A method for correcting the shape of a turbine blade material having at least a root portion and a wing portion,
The method for correcting the shape of the turbine blade material is as follows:
A root fixing part for fixing the root part;
A wing fulcrum comprising at least two fulcrums, first and second, for supporting the wing during correction of twisting or warping of the wing;
Using a pressing device that presses the tip of the wing,
A root fixing step of fixing the root of the turbine blade material heated to the root fixing portion of the shape correcting device;
A twist correction step of correcting a twist by bringing the first fulcrum into contact with a portion for correcting the twist of the wing, and pressing the tip of the wing using the pressing means;
A warp that corrects the warp of the wing by further pressing the tip of the wing using the pressing means, bringing the wing into contact with the second fulcrum, and further pressing the tip of the wing. Correction process;
A method for correcting the shape of a turbine blade material, comprising:   The method for correcting the shape of a turbine blade material according to claim 1, wherein the pressing means is a press. A shape correction device for a turbine blade material having at least a root portion and a wing portion,
A root fixing part for fixing the root part;
A wing fulcrum comprising at least two fulcrums, first and second, for supporting the wing during correction of twisting or warping of the wing;
A pressing device for pressing the tip of the wing,
An apparatus for correcting a shape of a turbine blade material, comprising:   The said press apparatus is a press machine, The shape correction apparatus of the raw material for turbine blades of Claim 3 characterized by the above-mentioned.
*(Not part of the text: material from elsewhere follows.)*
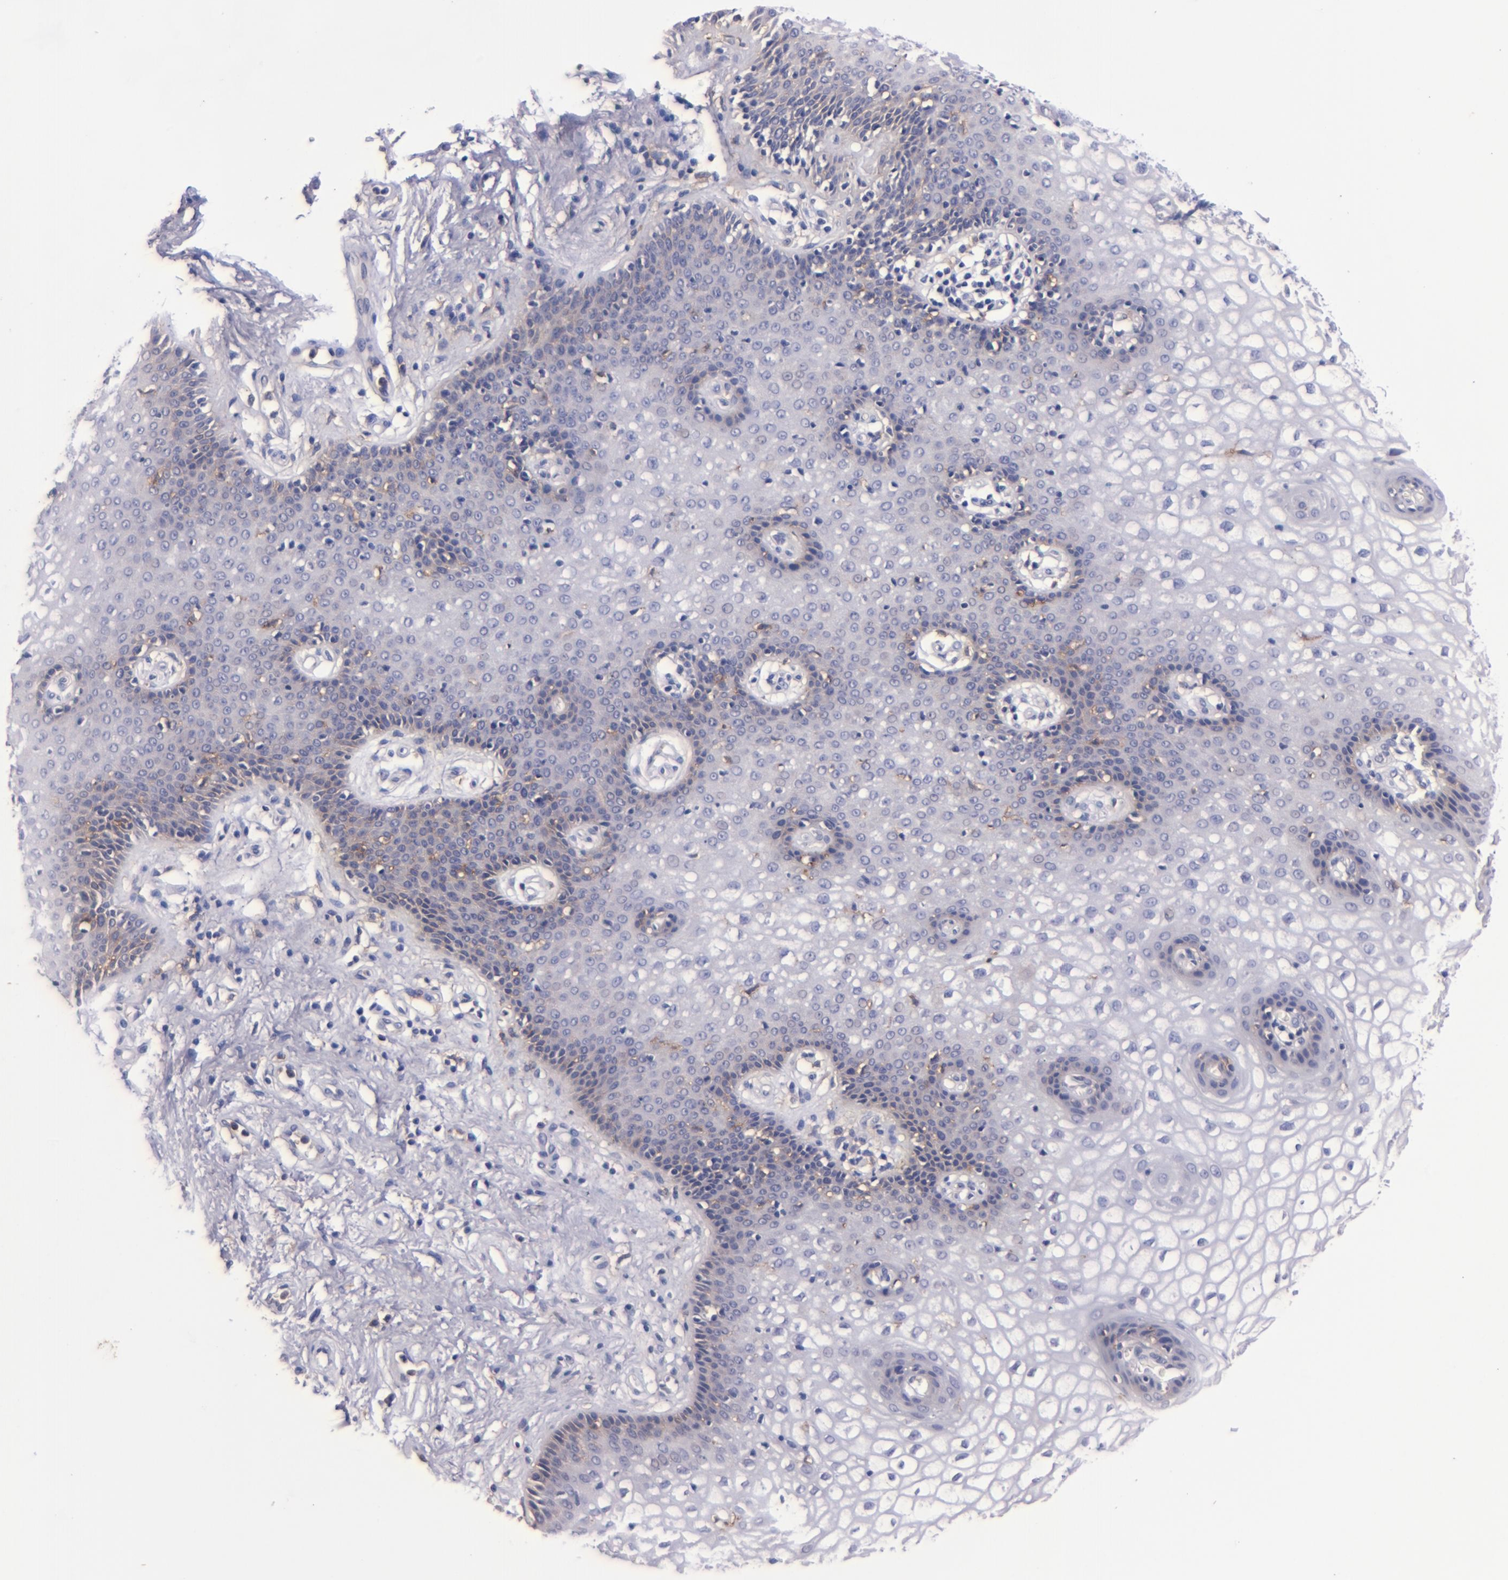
{"staining": {"intensity": "moderate", "quantity": "<25%", "location": "cytoplasmic/membranous"}, "tissue": "vagina", "cell_type": "Squamous epithelial cells", "image_type": "normal", "snomed": [{"axis": "morphology", "description": "Normal tissue, NOS"}, {"axis": "topography", "description": "Vagina"}], "caption": "Squamous epithelial cells demonstrate moderate cytoplasmic/membranous staining in approximately <25% of cells in normal vagina. The staining was performed using DAB (3,3'-diaminobenzidine), with brown indicating positive protein expression. Nuclei are stained blue with hematoxylin.", "gene": "SIRPA", "patient": {"sex": "female", "age": 34}}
A rod-shaped material is heated, and a turbine blade material is formed by hot forging with an upper mold and a lower mold having a turbine blade-shaped engraved surface,
A method for producing a turbine blade material by correcting twisting or warping of a blade portion of the turbine blade material to obtain a turbine blade material,
A correction method for correcting twisting or warping of the blade portion of the turbine blade material,
A root fixing part for fixing the root part;
A wing fulcrum comprising at least two fulcrums, first and second, for supporting the wing during correction of twisting or warping of the wing;
Using a pressing device that presses the tip of the wing,
A root fixing step of fixing the root of the turbine blade material heated to the root fixing portion of the shape correcting device;
A twist correction step of correcting a twist by bringing the first fulcrum into contact with a portion for correcting the twist of the wing, and pressing the tip of the wing using the pressing means;
The tip of the wing is further pressed using the pressing means, the wing is brought into contact with the second fulcrum, and the tip of the wing is further pressed downward from the original product shape position. A warp correction step of correcting the warpage of the wing by,
The manufacturing method of the raw material for turbine blades characterized by including these.   The method for producing a turbine blade material according to claim 5, wherein the pressing means is a press.